§ **Exercise**: Go through the entries below and copy every line that holds the word "Stock".

§ **Data excerpts**:
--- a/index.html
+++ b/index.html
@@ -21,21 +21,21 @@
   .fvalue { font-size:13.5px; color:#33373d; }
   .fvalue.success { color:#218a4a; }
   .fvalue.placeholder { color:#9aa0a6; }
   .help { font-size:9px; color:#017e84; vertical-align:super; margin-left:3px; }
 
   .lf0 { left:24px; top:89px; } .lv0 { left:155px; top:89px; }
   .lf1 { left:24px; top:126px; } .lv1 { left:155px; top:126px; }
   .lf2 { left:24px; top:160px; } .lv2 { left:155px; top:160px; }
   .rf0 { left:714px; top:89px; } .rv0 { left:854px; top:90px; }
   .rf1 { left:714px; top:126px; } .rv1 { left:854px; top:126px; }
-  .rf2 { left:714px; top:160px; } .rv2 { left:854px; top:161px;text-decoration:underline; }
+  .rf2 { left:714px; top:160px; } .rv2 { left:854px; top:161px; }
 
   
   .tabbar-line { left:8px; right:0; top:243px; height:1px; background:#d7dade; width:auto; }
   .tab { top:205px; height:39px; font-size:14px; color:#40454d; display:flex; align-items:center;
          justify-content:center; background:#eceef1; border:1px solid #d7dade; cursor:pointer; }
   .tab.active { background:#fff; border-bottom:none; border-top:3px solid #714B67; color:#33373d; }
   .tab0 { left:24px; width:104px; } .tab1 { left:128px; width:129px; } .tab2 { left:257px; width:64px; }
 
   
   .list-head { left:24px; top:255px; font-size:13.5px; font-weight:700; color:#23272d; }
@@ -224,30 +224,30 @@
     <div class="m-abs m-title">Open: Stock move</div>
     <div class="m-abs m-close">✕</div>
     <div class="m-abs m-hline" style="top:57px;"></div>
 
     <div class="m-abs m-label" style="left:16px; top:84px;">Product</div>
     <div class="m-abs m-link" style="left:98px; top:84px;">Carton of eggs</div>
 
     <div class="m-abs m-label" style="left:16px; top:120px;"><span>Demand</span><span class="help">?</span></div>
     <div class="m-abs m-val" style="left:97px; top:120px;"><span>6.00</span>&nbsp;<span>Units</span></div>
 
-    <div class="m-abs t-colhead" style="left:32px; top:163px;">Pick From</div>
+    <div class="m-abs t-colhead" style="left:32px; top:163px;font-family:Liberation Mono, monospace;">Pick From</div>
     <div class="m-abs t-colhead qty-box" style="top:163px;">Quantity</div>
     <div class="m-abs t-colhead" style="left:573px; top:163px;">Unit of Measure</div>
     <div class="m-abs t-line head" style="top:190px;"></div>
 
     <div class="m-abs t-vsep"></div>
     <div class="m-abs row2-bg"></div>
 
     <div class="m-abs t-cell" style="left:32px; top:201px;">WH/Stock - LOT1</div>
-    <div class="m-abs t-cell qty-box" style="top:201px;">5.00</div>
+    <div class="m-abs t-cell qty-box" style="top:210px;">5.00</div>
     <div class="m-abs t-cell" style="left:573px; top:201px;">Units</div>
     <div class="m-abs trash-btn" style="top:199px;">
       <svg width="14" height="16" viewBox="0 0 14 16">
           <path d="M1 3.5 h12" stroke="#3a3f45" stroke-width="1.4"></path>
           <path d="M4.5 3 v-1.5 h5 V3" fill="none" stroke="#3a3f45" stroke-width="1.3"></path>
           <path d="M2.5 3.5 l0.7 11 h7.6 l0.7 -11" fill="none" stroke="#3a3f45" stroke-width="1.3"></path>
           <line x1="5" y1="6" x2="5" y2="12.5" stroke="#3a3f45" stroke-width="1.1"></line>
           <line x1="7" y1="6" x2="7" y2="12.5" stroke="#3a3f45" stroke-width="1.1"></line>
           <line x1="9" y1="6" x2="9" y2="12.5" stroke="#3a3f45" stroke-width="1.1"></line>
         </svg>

* * *

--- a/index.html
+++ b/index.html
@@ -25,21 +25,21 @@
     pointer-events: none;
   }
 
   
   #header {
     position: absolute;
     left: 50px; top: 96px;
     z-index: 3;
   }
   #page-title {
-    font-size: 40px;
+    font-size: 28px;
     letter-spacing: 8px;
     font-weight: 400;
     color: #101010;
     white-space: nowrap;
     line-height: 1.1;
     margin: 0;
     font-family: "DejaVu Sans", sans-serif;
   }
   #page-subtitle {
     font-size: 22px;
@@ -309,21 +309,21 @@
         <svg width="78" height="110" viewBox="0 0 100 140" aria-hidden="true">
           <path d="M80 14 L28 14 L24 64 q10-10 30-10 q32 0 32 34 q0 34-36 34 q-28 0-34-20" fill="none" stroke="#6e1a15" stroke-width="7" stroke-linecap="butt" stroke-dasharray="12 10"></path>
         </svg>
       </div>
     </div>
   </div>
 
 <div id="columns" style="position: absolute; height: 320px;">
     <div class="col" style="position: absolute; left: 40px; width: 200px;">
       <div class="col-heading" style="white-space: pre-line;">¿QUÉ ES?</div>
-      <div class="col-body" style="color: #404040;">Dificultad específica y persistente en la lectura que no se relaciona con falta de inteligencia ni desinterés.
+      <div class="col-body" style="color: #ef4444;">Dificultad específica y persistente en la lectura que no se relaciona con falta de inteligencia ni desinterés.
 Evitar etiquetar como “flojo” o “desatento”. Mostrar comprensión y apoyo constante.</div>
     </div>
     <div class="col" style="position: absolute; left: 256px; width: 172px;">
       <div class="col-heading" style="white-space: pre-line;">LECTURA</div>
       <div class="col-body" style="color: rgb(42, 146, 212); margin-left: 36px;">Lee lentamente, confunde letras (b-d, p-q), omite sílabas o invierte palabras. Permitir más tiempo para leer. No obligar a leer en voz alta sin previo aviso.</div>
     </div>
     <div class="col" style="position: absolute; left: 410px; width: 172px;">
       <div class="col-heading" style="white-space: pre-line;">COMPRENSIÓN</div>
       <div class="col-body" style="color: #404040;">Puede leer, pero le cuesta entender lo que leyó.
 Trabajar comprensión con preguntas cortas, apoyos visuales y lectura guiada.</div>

---

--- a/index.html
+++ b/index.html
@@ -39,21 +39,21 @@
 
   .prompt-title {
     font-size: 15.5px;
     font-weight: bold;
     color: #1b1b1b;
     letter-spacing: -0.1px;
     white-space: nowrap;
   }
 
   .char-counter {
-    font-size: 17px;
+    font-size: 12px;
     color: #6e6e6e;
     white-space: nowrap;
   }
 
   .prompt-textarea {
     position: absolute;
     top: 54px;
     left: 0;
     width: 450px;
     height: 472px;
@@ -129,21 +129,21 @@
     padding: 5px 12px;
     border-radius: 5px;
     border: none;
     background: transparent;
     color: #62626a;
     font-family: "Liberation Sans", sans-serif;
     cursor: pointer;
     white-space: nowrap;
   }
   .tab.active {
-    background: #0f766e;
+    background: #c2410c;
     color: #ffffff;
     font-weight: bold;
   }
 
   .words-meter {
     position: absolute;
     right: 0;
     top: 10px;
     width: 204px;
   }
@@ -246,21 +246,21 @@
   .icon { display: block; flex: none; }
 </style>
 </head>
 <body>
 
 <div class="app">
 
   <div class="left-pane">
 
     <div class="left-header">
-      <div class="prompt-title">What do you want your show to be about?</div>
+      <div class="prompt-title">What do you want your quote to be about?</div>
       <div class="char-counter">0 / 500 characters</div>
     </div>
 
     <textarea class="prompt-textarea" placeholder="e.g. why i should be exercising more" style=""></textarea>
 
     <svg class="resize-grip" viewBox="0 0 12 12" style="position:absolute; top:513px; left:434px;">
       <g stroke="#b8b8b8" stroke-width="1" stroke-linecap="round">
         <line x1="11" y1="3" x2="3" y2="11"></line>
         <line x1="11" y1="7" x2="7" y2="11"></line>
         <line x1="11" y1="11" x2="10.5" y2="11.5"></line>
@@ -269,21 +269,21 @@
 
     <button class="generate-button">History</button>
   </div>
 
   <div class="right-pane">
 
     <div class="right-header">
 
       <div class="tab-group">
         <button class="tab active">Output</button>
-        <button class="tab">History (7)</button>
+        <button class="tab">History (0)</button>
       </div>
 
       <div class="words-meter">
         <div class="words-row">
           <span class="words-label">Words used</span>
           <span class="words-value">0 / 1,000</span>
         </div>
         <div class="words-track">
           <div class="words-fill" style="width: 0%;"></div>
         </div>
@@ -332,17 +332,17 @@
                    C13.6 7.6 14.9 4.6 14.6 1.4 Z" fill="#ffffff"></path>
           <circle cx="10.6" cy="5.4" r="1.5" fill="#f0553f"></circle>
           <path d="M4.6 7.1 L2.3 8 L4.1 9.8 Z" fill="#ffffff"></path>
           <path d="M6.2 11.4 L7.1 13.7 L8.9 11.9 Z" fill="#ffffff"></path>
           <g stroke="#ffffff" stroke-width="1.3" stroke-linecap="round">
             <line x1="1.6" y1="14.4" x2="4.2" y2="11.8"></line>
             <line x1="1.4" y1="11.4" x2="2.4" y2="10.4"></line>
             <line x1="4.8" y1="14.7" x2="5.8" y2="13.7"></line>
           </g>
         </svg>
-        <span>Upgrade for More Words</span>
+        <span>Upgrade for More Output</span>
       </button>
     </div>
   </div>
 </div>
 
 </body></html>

§ **Solution to this problem**:
     <div class="m-abs m-title">Open: Stock move</div>
     <div class="m-abs t-cell" style="left:32px; top:201px;">WH/Stock - LOT1</div>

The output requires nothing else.